Jackson officials have acknowledged in recent days that the crisis there has been long in coming. Jackson Mayor Chokwe Lumumba has blamed decades of deferred maintenance for the problems, and he said it could cost hundreds of millions to fix the city’s water system. Others have disputed that figure, and the crisis has generated political finger pointing from Lumumba, a Democrat, and Republican state leaders. The result of the crisis is that schools and businesses have been forced to close and the city is under federal and statewide emergency declaration. Officials have scrambled to truck in millions of gallons of water per day to meet residents’ basic needs. Even before the plant failed, the city had been under a month-long boil advisory due to concerns over the quality of the city’s water.
This might have opened up some eyes in the State.
Louisiana officials, including Mills, have begun encouraging many of the smaller systems to consider consolidation. Combining multiple smaller systems into a larger ones can spread out costs, reduce pressure to find certified staff and allow new infrastructure to be used most efficiently. “The money to support a larger group of people is going to be more sustainable,” LDH Engineer Blake Fogleman told a group gathered in Jennings to discuss rural issues last week . The law that will begin to require grading will also require water systems to submit rate studies to see if the rates they are charging bring in enough revenue, Fogleman added. “You need to prove to us that you can continue to operate,” Fogleman said. The sticks also come with carrots. The legislature this year earmarked $450 million in the budget for water and sewer system improvements and more could be on the way, Fogleman said. But he estimated are that the state’s systems need $7 billion in upgrades over the next 20 years. Fogleman called this year’s funding a “down payment” that will allow state officials to work with systems that most need upgrading. “We are starting to get out ahead of the water quality,” he said. “We are finally allowed to start looking ahead of that final curve.”
We have had a taste of this problem on a much smaller scale. But the fix was costly.
Some Louisianans got a taste of what a water crisis could be like in 2017, when the state was forced to take over the 700-customer water system in St. Joseph in Tensas Parish due to elevated levels of lead in the water. Then, the state spent nearly $10 million to replace the infrastructure, or about $19,000 per resident. There have been problems in other places as well. In St. Tammany Parish, residents served by the Cross Gates water system have complained about poor water quality that they say has led to skin rashes and other health problems. On Wednesday, the City of Shreveport issued a system-wide boil advisory after drone footage revealed there were holes in the tops of some elevated storage tanks. Around New Orleans, the maligned Sewerage & Water Board has had recurrent problems with infrastructure, though an infusion of funding in recent years has allowed leaders to make improvements and begin adding backup power systems.

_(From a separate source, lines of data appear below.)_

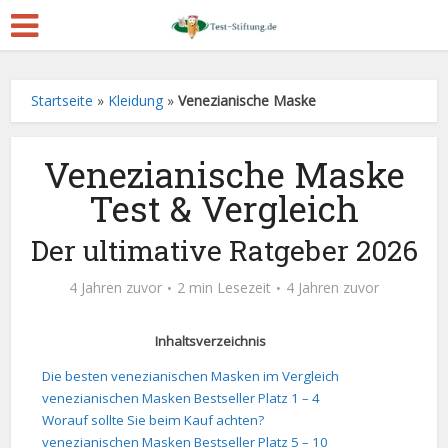
Startseite
»
Kleidung
»
Venezianische Maske
Venezianische Maske
Test & Vergleich
Der ultimative Ratgeber 2026
4 Jahren zuvor
2 min Lesezeit
4 Jahren zuvor
Inhaltsverzeichnis
Die besten venezianischen Masken im Vergleich
venezianischen Masken Bestseller Platz 1 – 4
Worauf sollte Sie beim Kauf achten?
venezianischen Masken Bestseller Platz 5 – 10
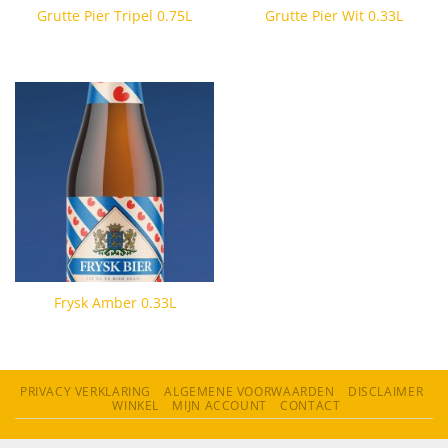
Grutte Pier Tripel 0.75L
Grutte Pier Wit 0.33L
Frysk Amber 0.33L
PRIVACY VERKLARING
ALGEMENE VOORWAARDEN
DISCLAIMER
WINKEL
MIJN ACCOUNT
CONTACT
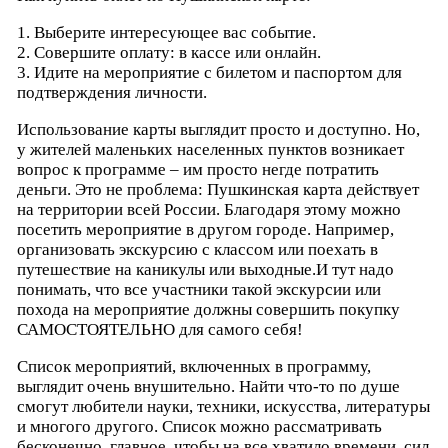
1. Выберите интересующее вас событие.
2. Совершите оплату: в кассе или онлайн.
3. Идите на мероприятие с билетом и паспортом для
подтверждения личности.
Использование карты выглядит просто и доступно. Но,
у жителей маленьких населенных пунктов возникает
вопрос к программе – им просто негде потратить
деньги. Это не проблема: Пушкинская карта действует
на территории всей России. Благодаря этому можно
посетить мероприятие в другом городе. Например,
организовать экскурсию с классом или поехать в
путешествие на каникулы или выходные.И тут надо
понимать, что все участники такой экскурсии или
похода на мероприятие должны совершить покупку
САМОСТОЯТЕЛЬНО для самого себя!
Список мероприятий, включенных в программу,
выглядит очень внушительно. Найти что-то по душе
смогут любители науки, техники, искусства, литературы
и многого другого. Список можно рассматривать
бесконечно, главное, чтобы на все хватило времени, сил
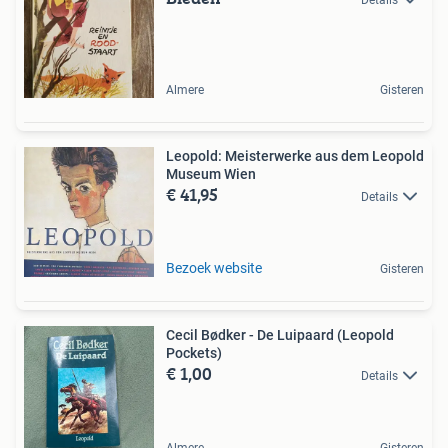
Almere
Gisteren
Leopold: Meisterwerke aus dem Leopold
Museum Wien
€ 41,95
Details
Bezoek website
Gisteren
Cecil Bødker - De Luipaard (Leopold
Pockets)
€ 1,00
Details
Almere
Gisteren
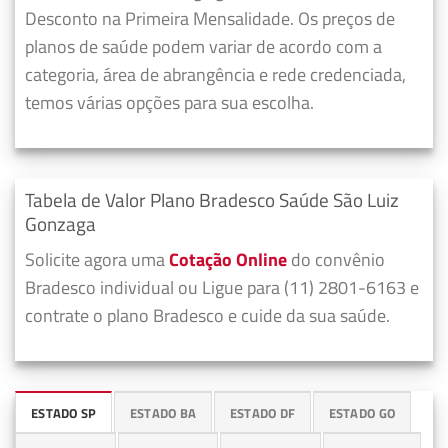
Desconto na Primeira Mensalidade. Os preços de
planos de saúde podem variar de acordo com a
categoria, área de abrangência e rede credenciada,
temos várias opções para sua escolha.
Tabela de Valor Plano Bradesco Saúde São Luiz
Gonzaga
Solicite agora uma
Cotação Online
do convênio
Bradesco individual ou Ligue para (11) 2801-6163 e
contrate o plano Bradesco e cuide da sua saúde.
ESTADO SP
ESTADO BA
ESTADO DF
ESTADO GO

And Jefferson Parish struggled to get water service up and running after Ida downed so many trees that hundreds or thousands of water lines were punctured.
As a country we have neglected the infrastructure which is why the Infrastructure bill was passed.
Christopher Dalbom, a Tulane Law professor and Assistant Director at the Institute on Water Resources Law and Policy, said failing to upgrade infrastructure has had disastrous consequences in other places. Dalbom noted that poor infrastructure in Flint, Michigan allowed tens of thousands of people to be exposed to lead from the pipes that carried water. “The best thing that people in Louisiana can do … is invest in the infrastructure,” Dalbom said.
We do need to act as so many water systems are old. Yet, raising rates will upset people especially if the agency is not held in respect.